Analysis of the genetic variability of genes encoding the RNA III-activating components Agr and TRAP in a population of Staphylococcus aureus strains isolated from cows with mastitis.

J Clin Microbiol 2002 Nov;40(11):4060-7

Laboratoire de Pathologie Infectieuse et Immunologie, Institut National de la Recherche Agronomique, F-37380 Nouzilly, France.

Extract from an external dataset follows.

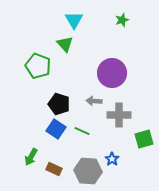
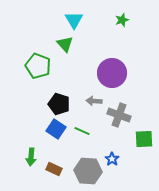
gray cross: rotated 20 degrees clockwise
green square: rotated 12 degrees clockwise
green arrow: rotated 24 degrees counterclockwise
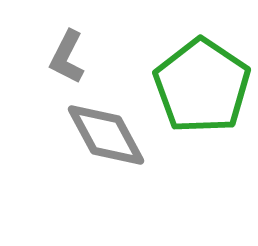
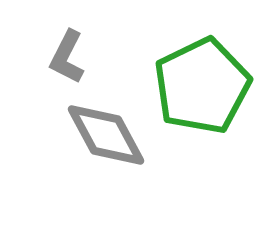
green pentagon: rotated 12 degrees clockwise
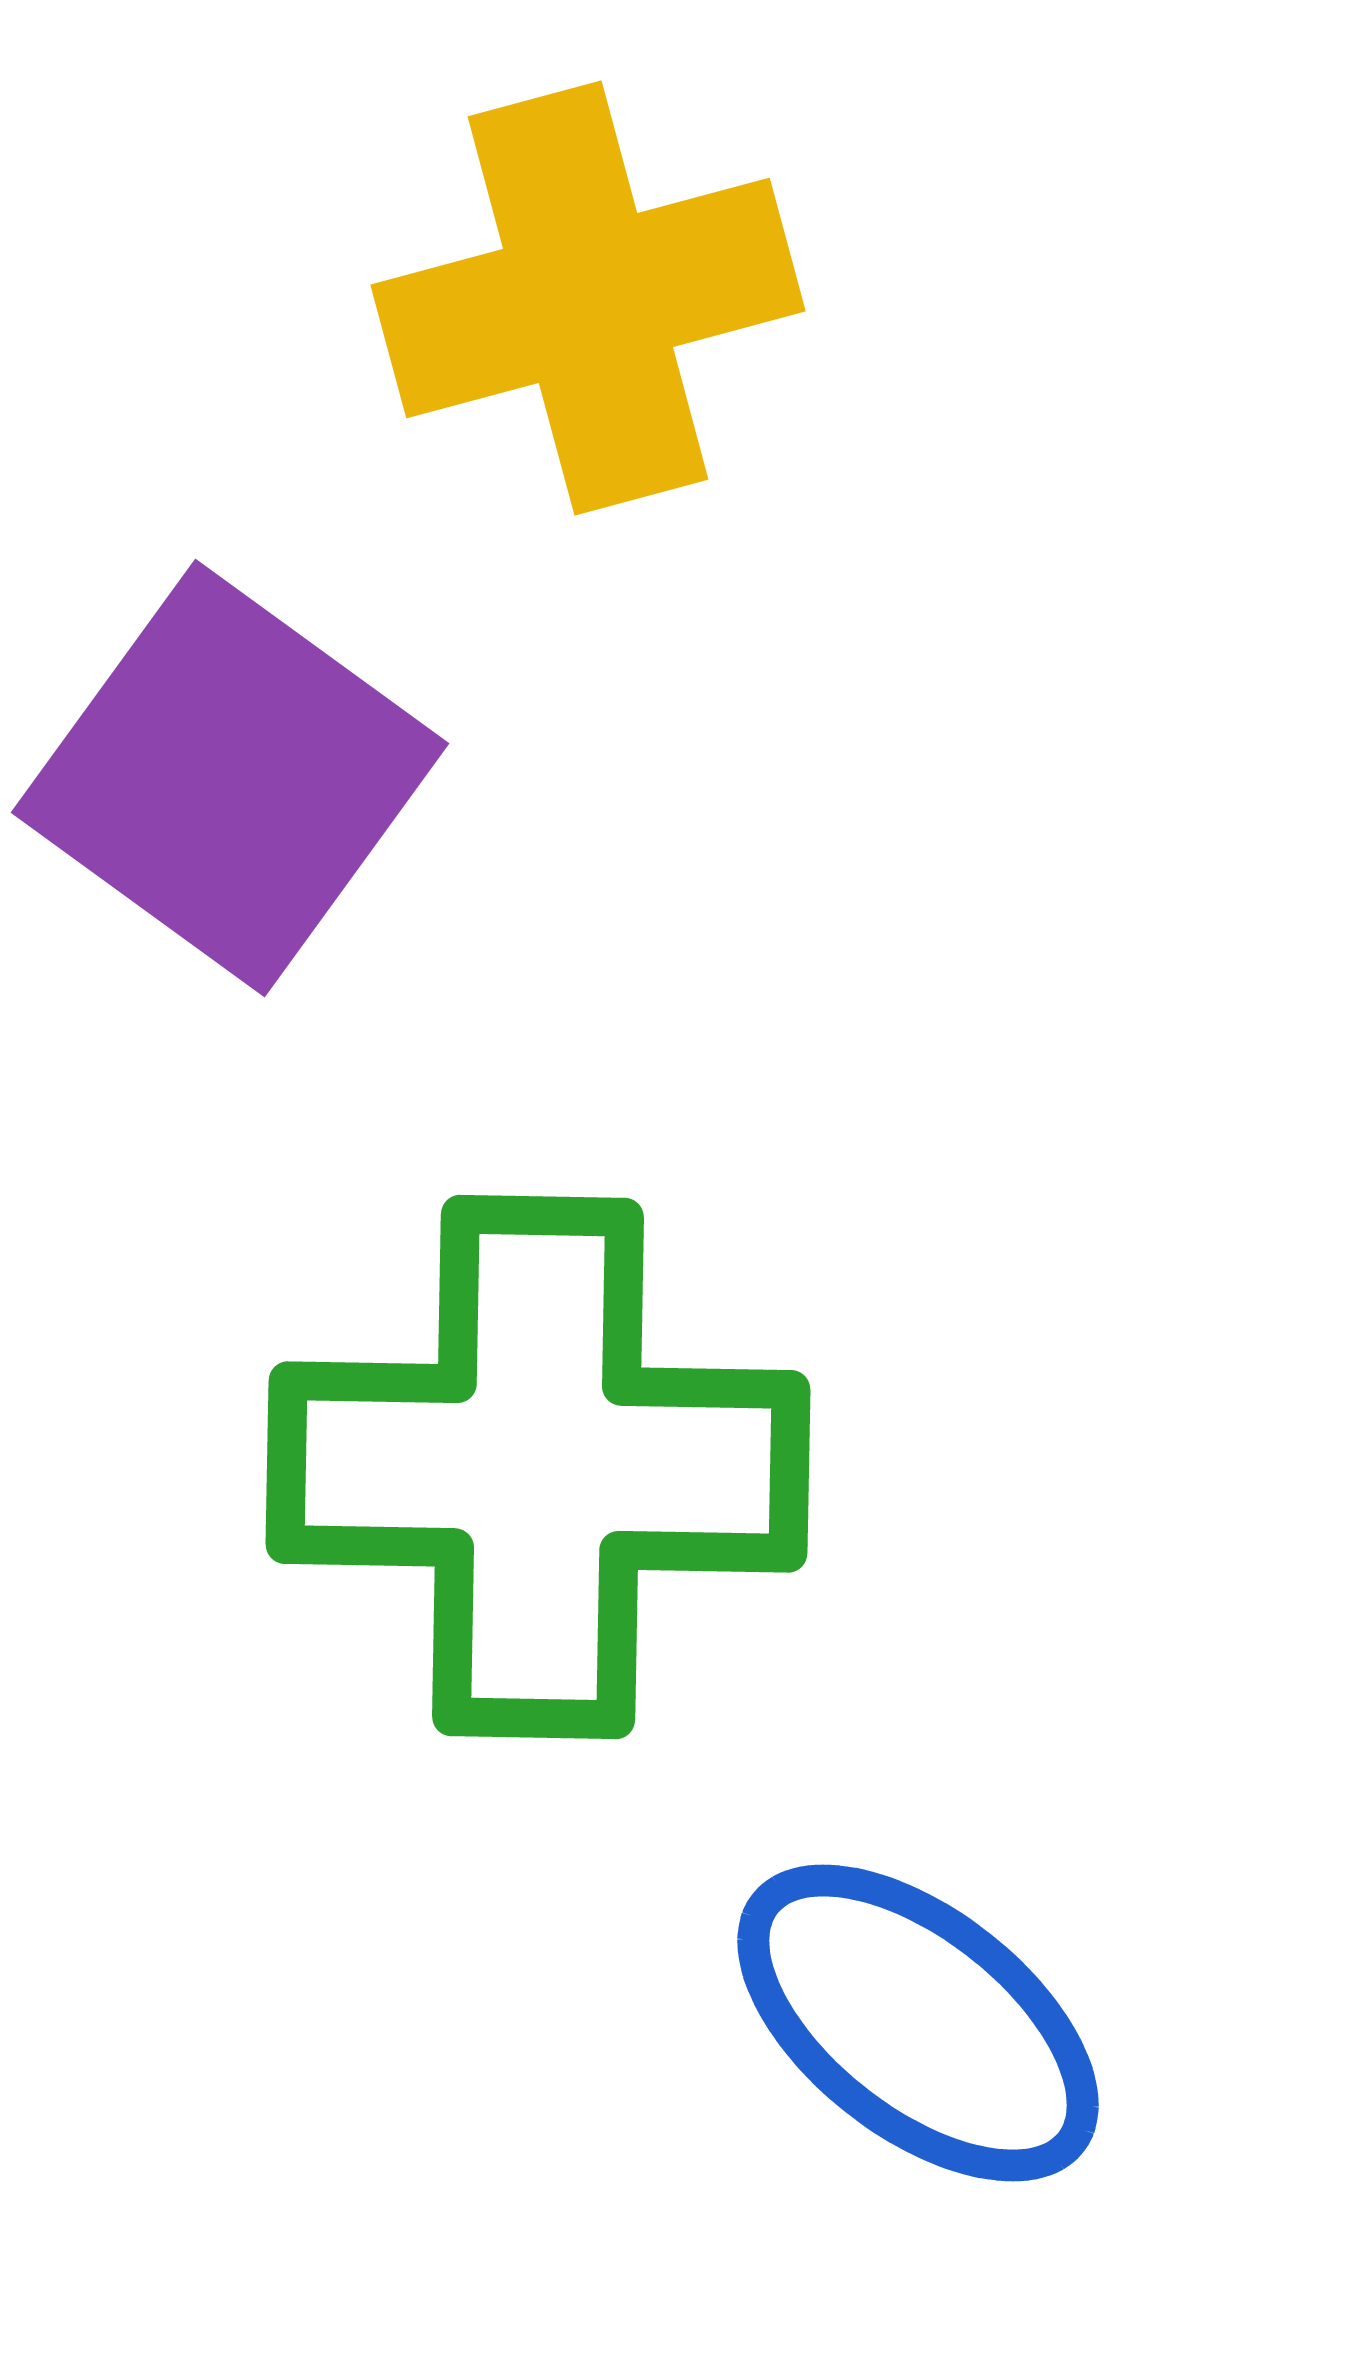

The expression of Staphylococcus aureus virulence proteins is under the control of RNA III, a central pleiotropic regulator transcribed from the agr locus. RNA III is activated by at least two two-component systems, one encoded by the agr locus (AgrC-AgrA) and another encoded outside of this locus (TRAP-RAP). In this work, we developed new typing methods based on genes encoding these two systems, which we used to characterize a nonclonal population of S. aureus bovine mastitis isolates. Twelve agr restriction types were identified in this population, but the majority of strains (56.3%) were grouped in the R III-A1 type. No strain isolated from humans, whose agr sequence is available from GenBank, was found to belong to this major type. Restriction maps constructed for all of those agr variants allowed the linking of all types in an evolution scheme and their grouping in one of the four agr interference groups. This analysis indicates that groups 2, 3, and 4 probably evolved from the more frequently encountered type, which belongs to group 1. agr group 1 was also found to be the most prevalent (69.0% of the strains) and the most polymorphic interference group. By developing an agr group-specific multiplex PCR, we confirmed the above classification of strains in the agr interference groups. Four allelic variants of trap were also identified, indicating that this two-component system is also polymorphic. The majority of strains was grouped in the trap 1 type (71.8%). Whereas no relationships between agr group and trap types were found, strains of similar agr restriction type were also of similar trap type (with the exception of strains belonging to the agr R IV-A5 and R VI-A8 types). Our analysis indicates that S. aureus isolated from cows has predominantly a clonal structure and that the highly prevalent agr R III-A1, trap 1 type (56.3% of the strains) probably possesses a genetic background which endows it with superior ability to infect the bovine mammary gland.